Yo bailo. Y desde pequeñita estuve en algunas academias en las que
llené huequitos y un trébol de fotos para colgar en la historia mínima
de sus paredes. De esa época, ahorita recuerdo dos momentos.
Uno. De tres años: un sorongo, que con mucha linaza, gelatina, laca,
moñeras y ganchillos (tenía yo el cabello muuuuuy-demasiado liso) me
alzaron mi mamá y Herminia, para bailar en el Parque del este, Venezuela
habla cantando, de Conny Méndez. Me fascinaba mecer entre mis brazos un
bebé imaginario, al desgañitar el secreto "compañeros" es que
"arrullamos a los niños con el himno nacional", y que mi moño
permaneciera intacto, izado al lado de una orquídea morada como mi
vestido. Me recuerdo como estampita cursi del nacionalismo, pero para mi
ya envejecida memoria recordar esto es una victoria.
Dos. Más grande, mi maestra de baila nos llevó unas vacaciones a casa de sus padres en Barlovento. pisaba yo la adolescencia y allí aprendería un par de cosas.
El olor del cacao negro tostándose bajo los rayos del catire. Y a apartármele a las caderas de una mujer deseosa. Sí, me le atravesé a una barloventeña en el camino hacia su hombre en pleno repicar de tambores, y mi pálido cuerpo fue a parar a una esquina de bahareque.
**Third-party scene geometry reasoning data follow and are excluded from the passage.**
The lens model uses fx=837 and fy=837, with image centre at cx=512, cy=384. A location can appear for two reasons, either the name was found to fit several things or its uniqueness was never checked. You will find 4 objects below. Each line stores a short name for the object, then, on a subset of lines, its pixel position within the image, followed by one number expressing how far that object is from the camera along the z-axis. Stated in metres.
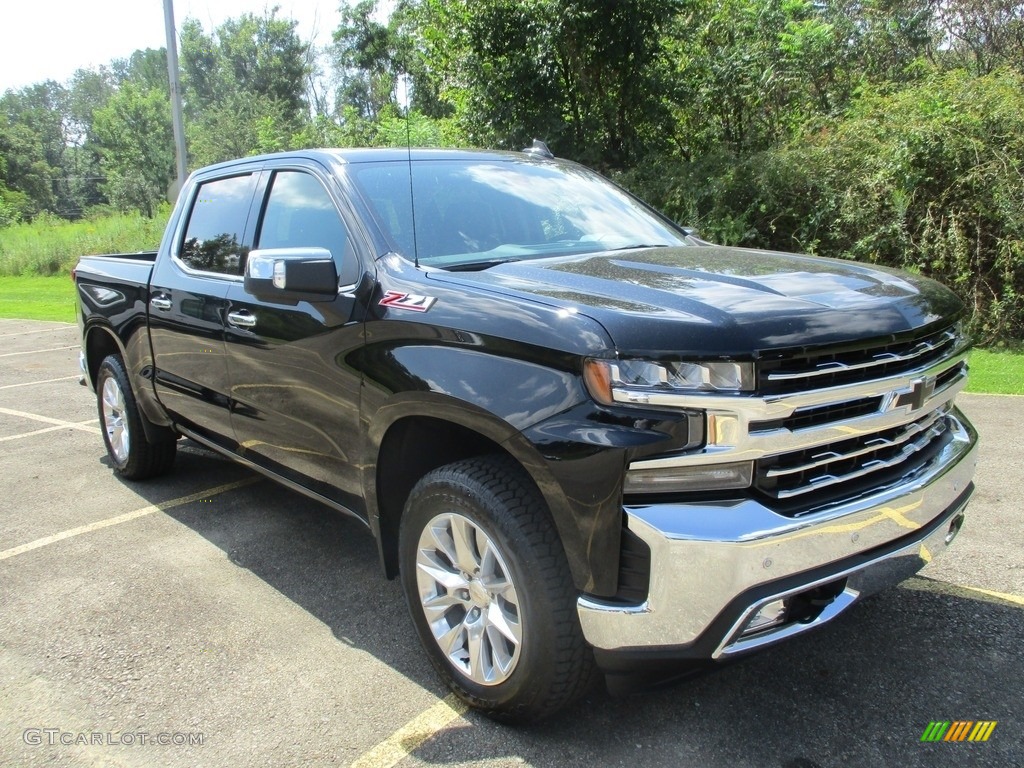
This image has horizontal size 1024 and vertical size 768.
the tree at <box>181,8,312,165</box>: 46.88
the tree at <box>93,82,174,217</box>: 55.91
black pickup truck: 2.25
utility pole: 12.66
Eso me enseñó a ubicarme y que a pesar y debido a los mamonazos, en la nobleza de la tierra soy bienvenida.
Para siempre me llevo el viento húmedo de las cumbes negras y su sabor a chocolate en mis pies.
Más tarde visitaría Birongo, sus brujas, su cueva y sería testigo de los cueros de agua en los que sus mujeres descargan cuentos, alegrías, tristezas, y bailan la vida. Los tambores de agua, me enteraría luego, son una práctica heredada en el largo e infame camino de las cadenas de la esclavitud.
Fui bautizada por las gotas de sudor, de lágrimas, el torrente de las Mamá África que devolvían al río cada golpe de la historia contra su piel.